● **INSTRUCTIONS**:
[a] Reproduce the passage on First Ladies at Christmas from "If the Victorian" up to and including "the White House.".
[b] Answer the following about the passage on First Ladies at Christmas:
(i) In what year did Woodrow Wilson travel overseas to help negotiate the peace treaty?
(ii) In which French town did Edith Wilson spend Christmas with General John Pershing?
(iii) What did the Paris florist spray onto mistletoe branches?

● **TEXT UNDER STUDY**:
_ _ _ _ _
If the Victorian Age had seen First Ladies at Christmas extending themselves beyond the private boundaries of marking the holiday with just their family by involving themselves in community efforts, the first half of the twentieth century saw a number of First Ladies going further by sharing it with the public either in person or by using the White House.
While most of these women were progressive either by their words and deeds or their attitudes about themselves as women with a right to education and professional pursuits, the first in the group was neither. Edith Wilson perceived her role as less of a public figure and more as a devoted wife to her husband, who just happened to be President.
In the context of Woodrow Wilson becoming the first incumbent U.S. President to travel overseas in 1918, to help negotiate the
post-World War I peace treaty, however, she became the first First Lady to spend Christmas outside of the country, sharing the holiday with top military brass, at the New York Fifth Division headquarters of General John Pershing in Chaumont, France.
Before traveling by rail there on Christmas Eve, Edith Wilson had joined her husband in strolling the streets of Paris among the city’s residents, popping into a bookstore and clothing shop, pausing to watch a florist spraying gold paint on mistletoe branches. Before Mrs. Wilson was to sit beside General Pershing for Christmas dinner in a large, drafty temporary structure, however, she would trample muddy fields to offer the season’s good wishes with U.S. troops stationed there, as the President reviewed them.
_ _ _ _ _
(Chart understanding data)
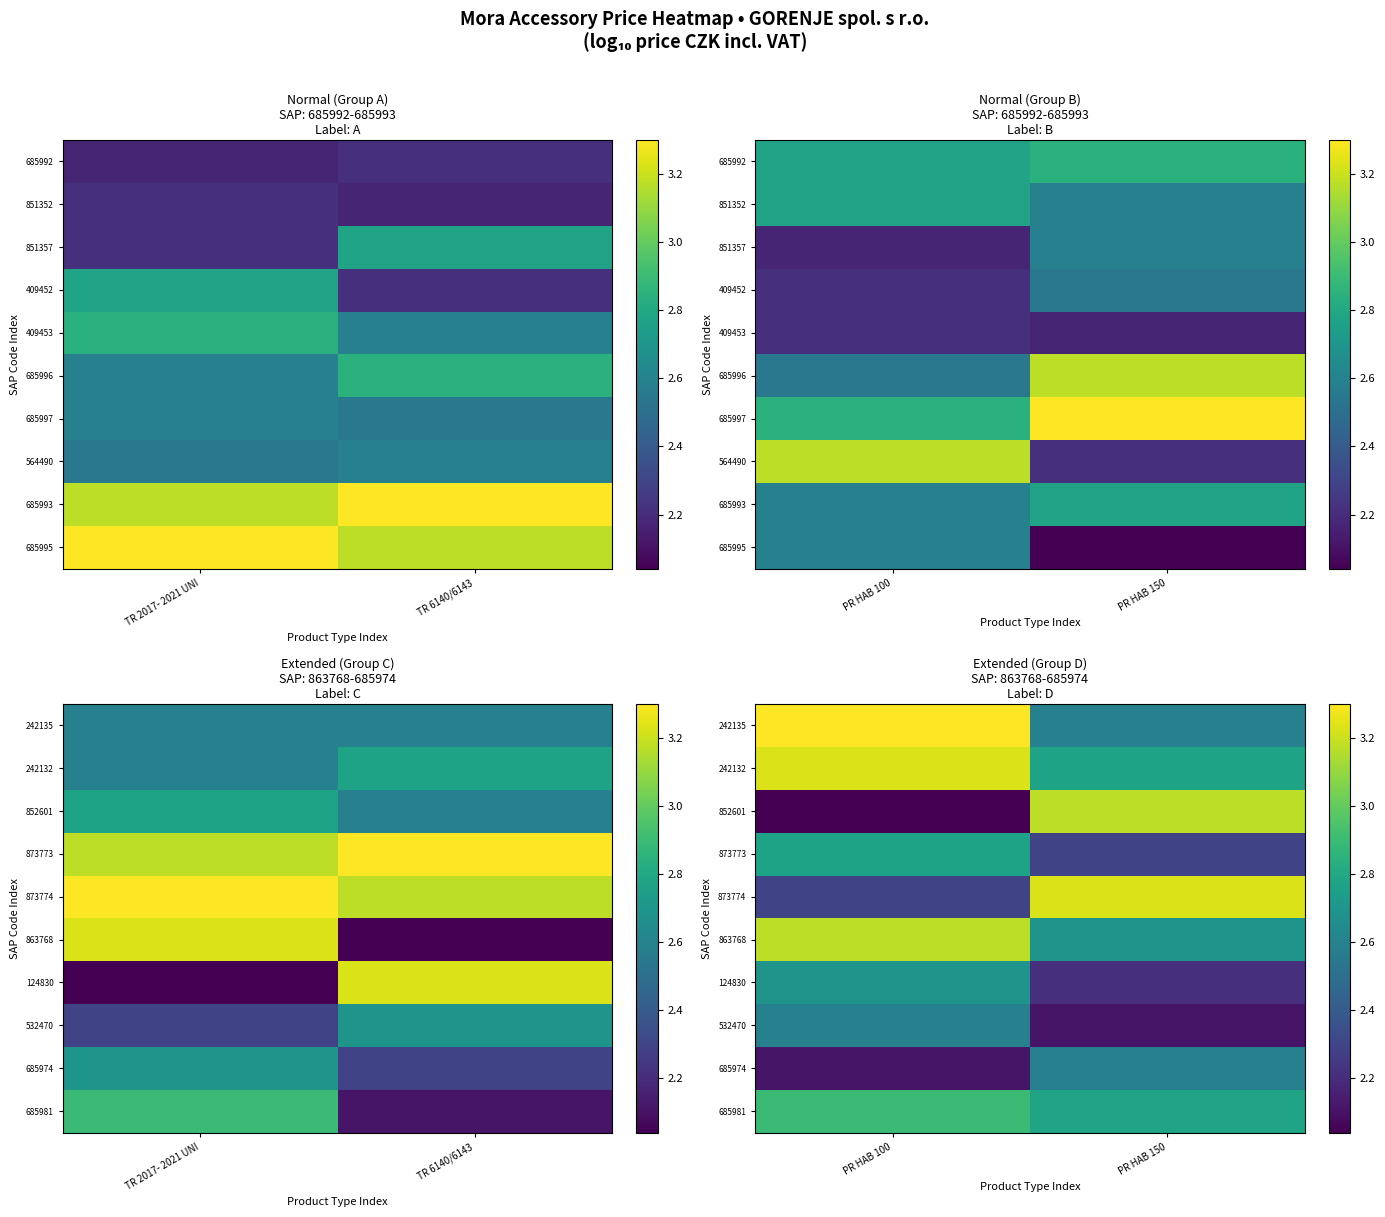

Which category has the highest value across all series?

PR HAB 100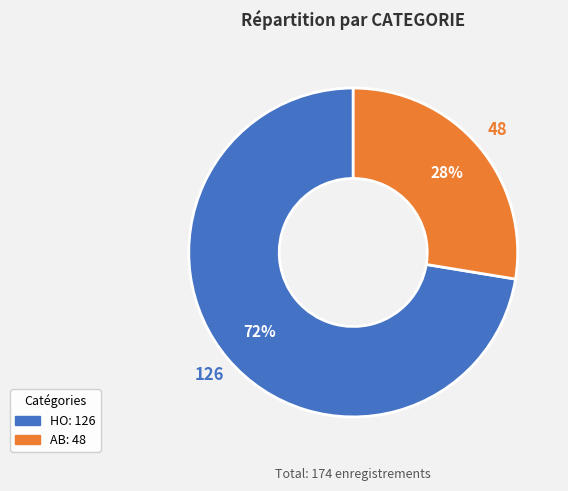

How many segments does this pie chart have?

2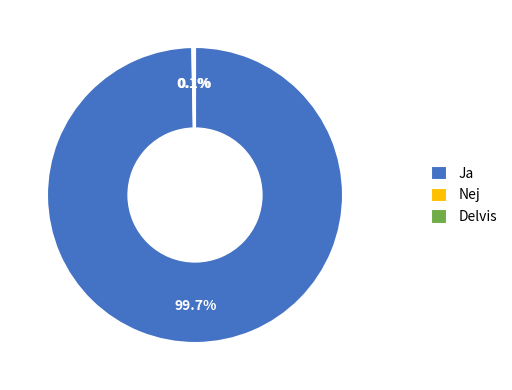

Is Ja the majority of the pie?

Yes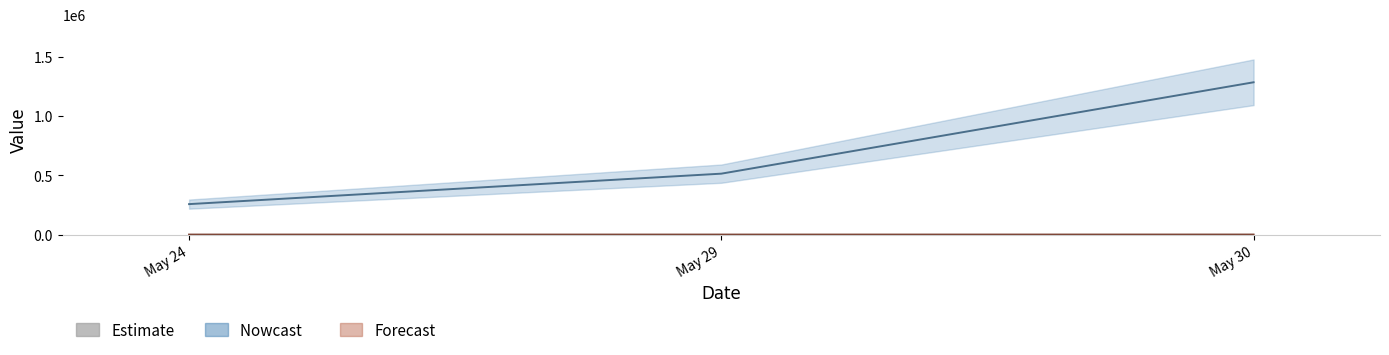

Approximately how many times larger is the value at May 29 compared to May 30?

0.4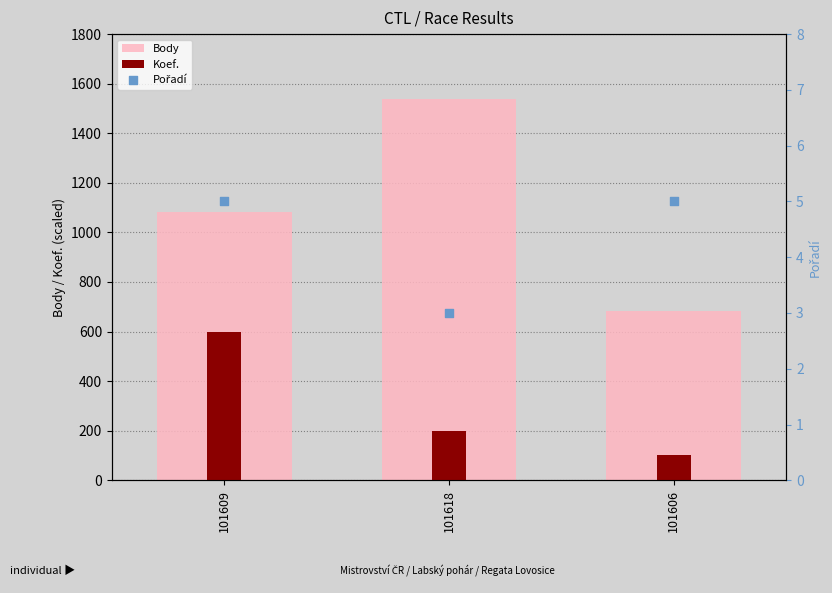

At which category is the sum across all series the highest?

101618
_ _ _ _ _
● **ANSWERS TO THE TASKS**:
[a]
If the Victorian Age had seen First Ladies at Christmas extending themselves beyond the private boundaries of marking the holiday with just their family by involving themselves in community efforts, the first half of the twentieth century saw a number of First Ladies going further by sharing it with the public either in person or by using the White House.

[b]
(i) 1918
(ii) Chaumont
(iii) Gold paint